There is no secret about the fact that within a few years Britain will be faced with a terrifying and unprecedented shortfall in its electricity supplies. All but one of the nuclear plants which provide a fifth of our power are so old they will have to close. Nine more major coal and oil-fired power stations are rapidly running out of the hours they are allowed to remain open by Brussels.

The combined output of these plants is 22 gigawatts (GW). At peak demand we need 56GW. We thus face a 40 per cent shortfall in the supply needed to keep our economy functioning. There is no way that gap can be filled in time by new nuclear plants. Building more gas plants, when we are fast running out of our own gas and prices are likely to soar, all the experts agree is crazy.

So what does Mr Cameron propose? There is no more alarming gap in Tory thinking than the complete vacuum that represents their energy policy. For three years they have indulged themselves making "green" noises about the need for a "low carbon economy", "smart meters", more wind turbines, without giving any indication that they have the slightest practical knowledge of where our electricity actually comes from.

This was devastatingly brought home in January 2006 when the media were summoned to watch Mr Cameron and his shadow cabinet colleagues sitting in front of laptops to sign up with "green electricity" suppliers. Clearly they imagined that if you sign up to a "green" tariff, all your power will somehow come from nice eco-friendly windmills and solar panels. In fact it all still comes through the National Grid, where the derisory amount of power from windmills just gets mixed in with all that "dirty" electricity from grown-up power stations.

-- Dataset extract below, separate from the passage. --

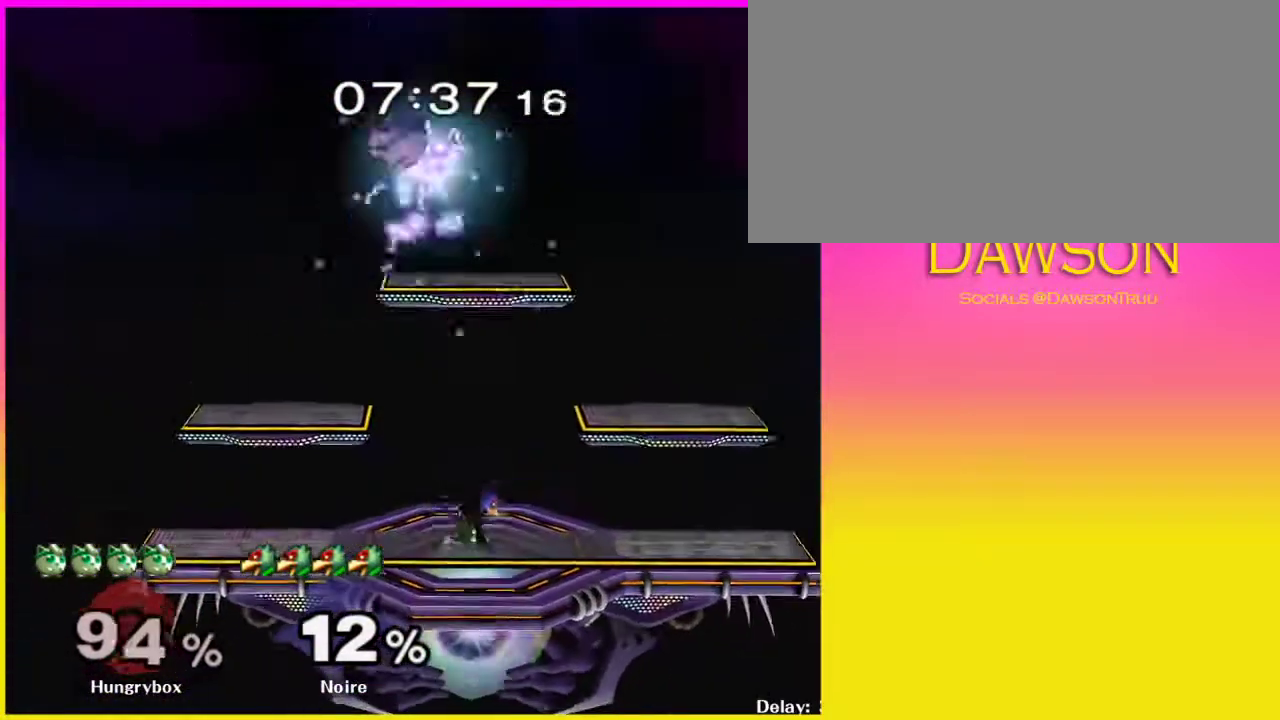
{"buttons": ["Y"], "left_stick": "up-right", "right_stick": "center", "events": [[167, "R1", "up"], [400, "L1", "up"], [450, "Y", "down"], [483, "left_stick", "up-right"]]}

Mr Cameron himself signed up with a company called "npower juice", which boasts that it gets most of its power from a windfarm off the north Welsh coast. The deal is fine for npower, which makes £9 million a year in subsidies from its turbines through selling Renewable Obligation Certificates, on top of much the same from the electricity itself. But most of the power entering Mr Cameron's home via the grid is no more "renewable" than anyone else's.

From the electricityinfo website we can actually see the sources from which supply companies derive their power. Npower gets 38 per cent from coal, 46 per cent from gas, only 3 per cent from renewables. Mr Cameron's energy adviser Zac Goldsmith, also present in 2006, happily explained that he is signed up with Ecotricity, which likes to boast that it is the "greenest" of all supply companies. But even Ecotricity only derives 37 per cent from renewables, the remaining two-thirds coming from nasty, polluting, ungreen coal, gas and nuclear.

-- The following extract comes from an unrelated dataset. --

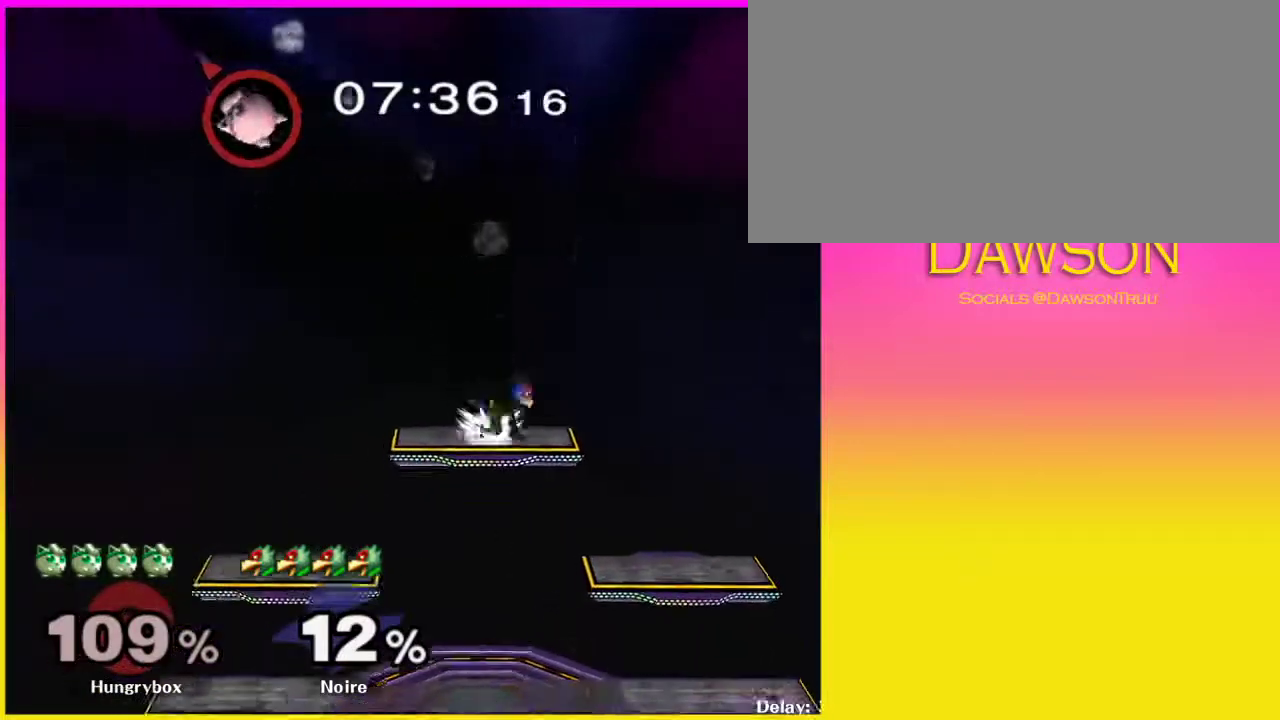
{"buttons": [], "left_stick": "left", "right_stick": "center", "events": [[117, "A", "down"], [333, "A", "up"], [400, "A", "down"], [500, "A", "up"]]}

The point of this story is that it reveals the almost fathomless naivete of the Tory leadership about one of the two most serious issues which will confront them if they come to power. They babble on about the wind turbines which very intermittently provide barely 1 per cent of the electricity we need and are unlikely ever to produce significantly more. But they show not a glimmer of grasping the scale of the crisis now roaring down on us, let alone give any sign they have an answer to it, Unless they grow up very fast on this issue, Mr Cameron could go down in history as the man who left Downing Street shortly after the lights went out.

A point well delivered

Following my item last week pointing out that the part-privatisation of Royal Mail is ordained under EU directives, that doughty Tory backbencher Ann Winterton made the same point at a rowdy Prime Minister's Questions. An embarrassed hush fell on the House as if someone had broken wind in church.

Harriet Harman in reply notably avoided mentioning the EU but directed Lady Winterton to "the Hooper report", to which I referred last week, where the guilty secret is revealed. MPs don't mind being in Europe and ruled by Europe, but the last thing they want is for anyone to admit it.

Fuel for thought

Completely missing from the excitement over the 25th anniversary of the miners' strike was the most interesting point about it. Our coal industry went into the strike with 187,000 miners and 174 pits, of wildly varying efficiency. Four years later the inefficient pits were closed and the workforce cut by two-thirds. Yet output, at 100 million tons a year, was much the same as before the strike. Productivity had trebled. Then in the 1990s, thanks to Michael Heseltine's "dash for gas", the benefits of that revolution were chucked away.

Of the 62 million tons a year of coal that we use now, only 17 million are mined in Britain and we import 22 million from Mr Putin's Russia. Good old Hezza, as the Tories used to say.